→ **Kutipan Dokumen**:
2. MENADAH HUJAN DARI LANGIT PUISI DESTA AYU WULANDARI
Desta
Ayu membangun puisinya
dengan anasir-anasir yang dimiliki lingkungan terdekat dari
indrawinya,baik mata, telinga,
kulit. Maka puisinya lantas mengambil hujan, mengambil
jendela, mengambil cuaca, tema-tema yang diambil seperti peristiwa dialogis
antara mata yang dimiliki penyair dengan anasir-anasir itu. Sebagian besar
puisi desta dibangun dengan bantuan mata, sebagai organ visual yang menangkap
banyak peristiwa.
pasang surut
ketika waktu telah mencatat kemudian
lompat pada jarak yang sempat terhenti,
kurasa kita telah samasama belajar
memahami detil makna sebuah persudahan.
tentang jika tiba-tiba hujan datang
menggelar jembatan, menyajikan ingatan
: merindu dan seketika angin
mendesau menabur-hambur pasir ke sela karang yang terlampau tegar. dan hujan
mereda.

→ **Catatan Data**:
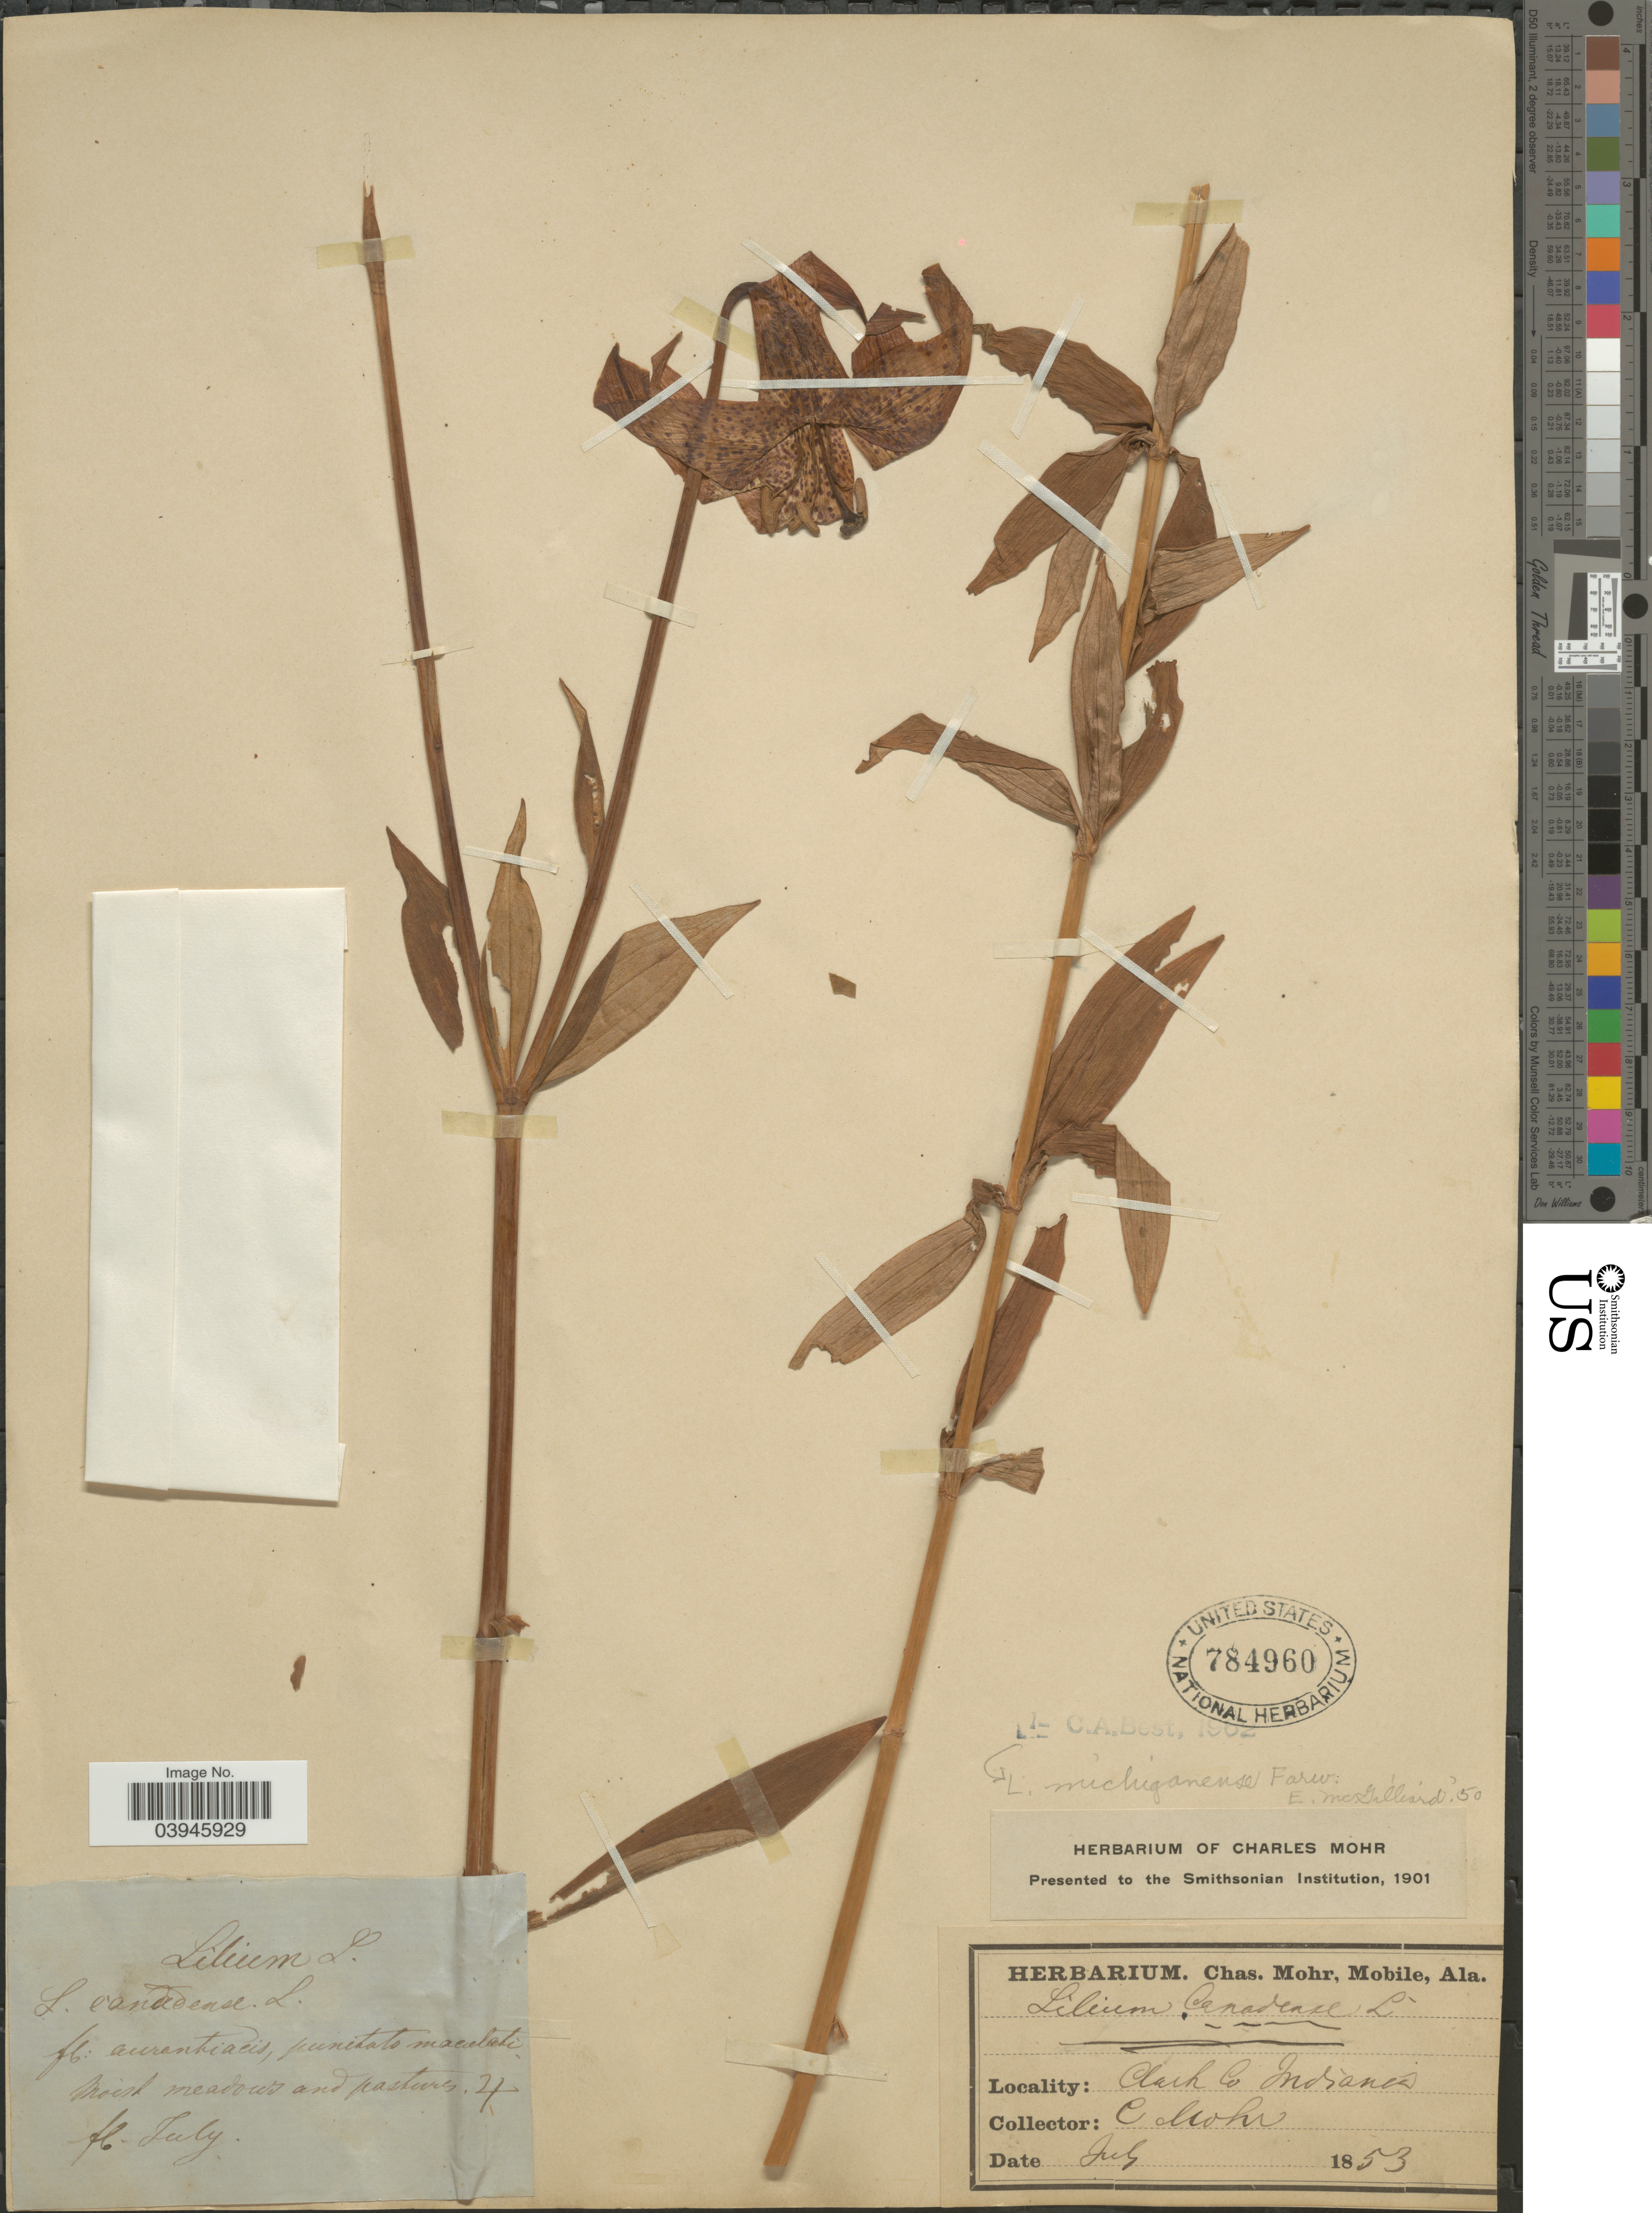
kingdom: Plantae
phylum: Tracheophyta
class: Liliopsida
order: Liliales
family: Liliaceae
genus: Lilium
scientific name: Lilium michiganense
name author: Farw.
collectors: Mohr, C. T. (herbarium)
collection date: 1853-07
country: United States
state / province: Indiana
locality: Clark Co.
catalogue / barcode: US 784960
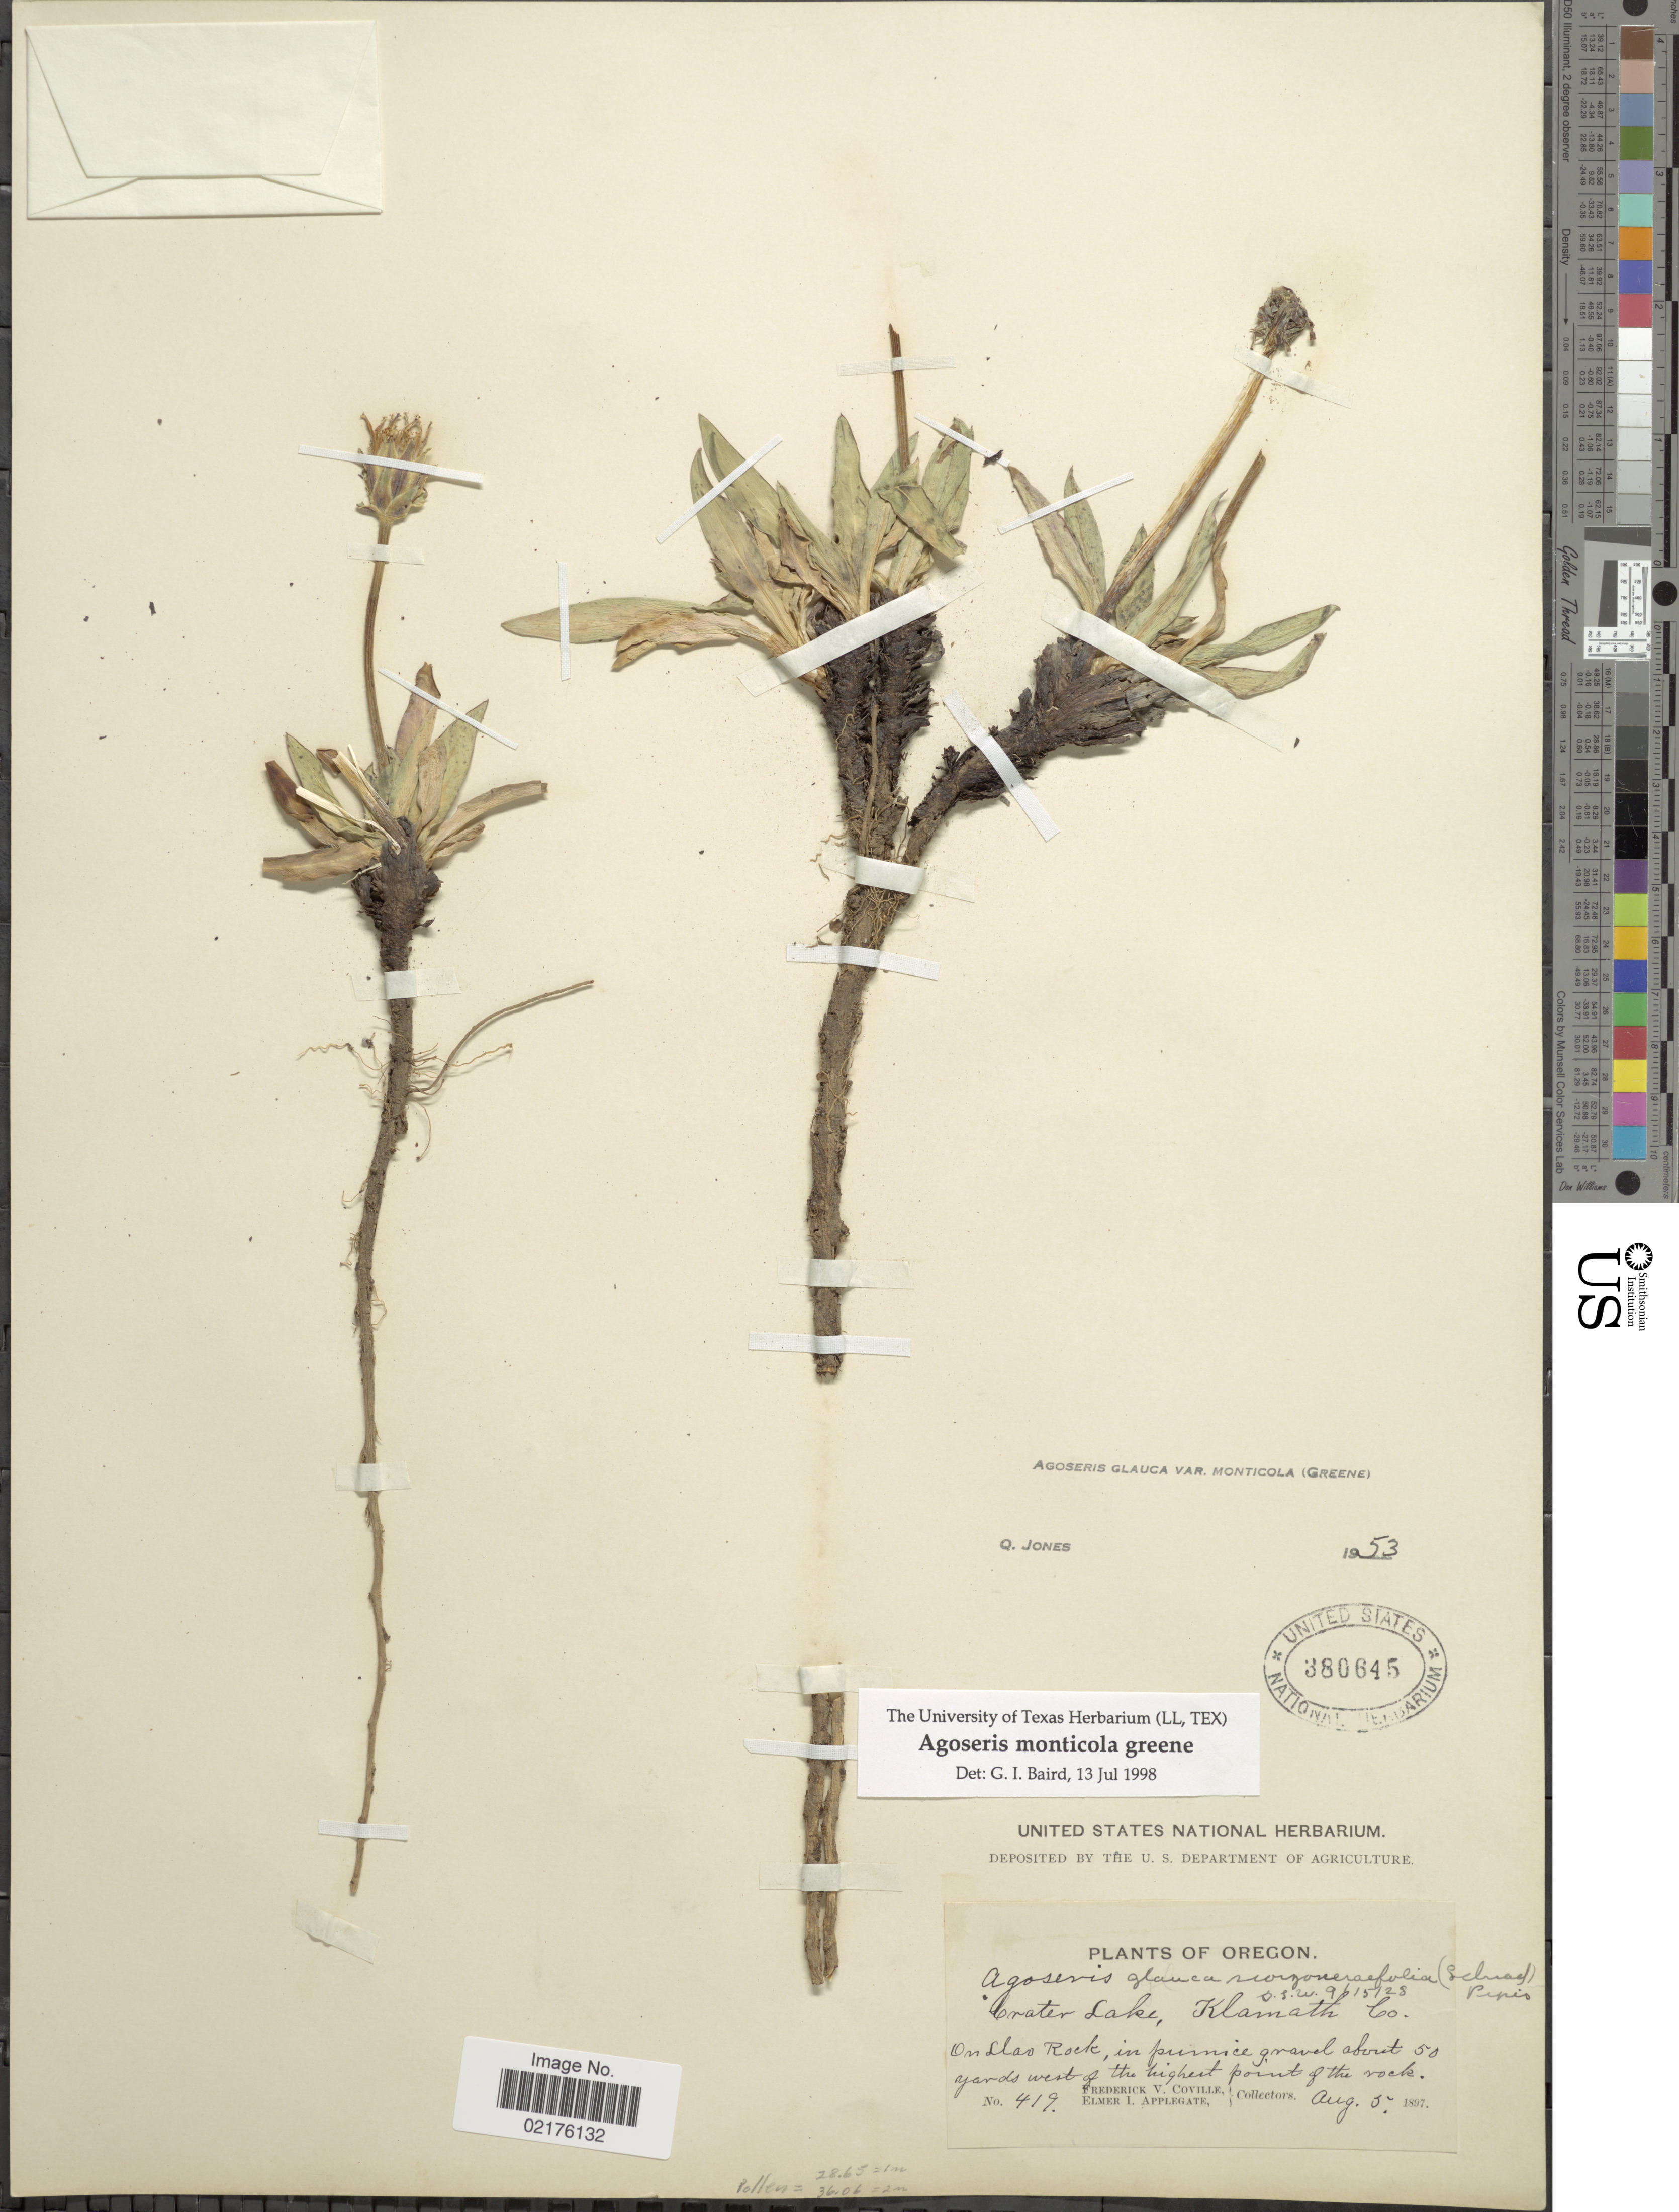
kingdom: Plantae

→ **Perintah Tugas 1**:
Salin ulang bagian ulasan puisi Desta Ayu Wulandari dari "2. MENADAH HUJAN" sampai dengan "banyak peristiwa.", lalu ganti "jendela" dengan "beranda".
→ **Perintah Tugas 2**:
Jawablah pertanyaan berikut berdasarkan ulasan puisi Desta Ayu Wulandari.
(a) Indra apa saja yang disebut sebagai sumber anasir puisi Desta Ayu?
(b) Organ visual apa yang membantu membangun sebagian besar puisinya?
(c) Dalam puisi "pasang surut", ke mana angin menabur-hamburkan pasir?
→ **Perintah Tugas 3**:
Bisakah Anda melanjutkan ulasan puisi Desta Ayu Wulandari ini, mulai sesudah kalimat terakhir yang tercantum?

→ **Hasil Tugas 1**:
2. MENADAH HUJAN DARI LANGIT PUISI DESTA AYU WULANDARI
Desta
Ayu membangun puisinya
dengan anasir-anasir yang dimiliki lingkungan terdekat dari
indrawinya,baik mata, telinga,
kulit. Maka puisinya lantas mengambil hujan, mengambil
beranda, mengambil cuaca, tema-tema yang diambil seperti peristiwa dialogis
antara mata yang dimiliki penyair dengan anasir-anasir itu. Sebagian besar
puisi desta dibangun dengan bantuan mata, sebagai organ visual yang menangkap
banyak peristiwa.

→ **Hasil Tugas 2**:
(a) Mata, telinga, dan kulit.
(b) Mata.
(c) Ke sela karang yang terlampau tegar.

→ **Hasil Tugas 3**:
Tak ada lagi yang tinggal hingga
ombak kembali bergulunggulung.
(lampung selatan, 4 agustus 2010)
puisi berjudul pasang surut
ini yang menjadi pijakan bagaimana saya bercerita tentang puisi-puisi yang
ditulis oleh Desta Ayu Wulandari. Puisi-puisi yang bisa dikatakan agak
berbeda dalam gaya bertutur dengan
puisi-puisi devi maya. bertipografi lazim dan cenderung polos, begitu juga dengan diksi-diksi yang
dibangun, halus. Meski sama-sama bernarasi, tapi Desta ayu cenderung menuangkan
gagasan dan perasaannya dengan cara yang sederhana. metafora dan idiom-idiom
yang cair. Seperti di jalan tol saja ketika saya menghadapi puisi-puisinya,
nyaris tanpa beban dan kejengkelan. Lancar. Kata-kata mengalir dengan nada
datar, tidak menimbulkan grafik naik turun.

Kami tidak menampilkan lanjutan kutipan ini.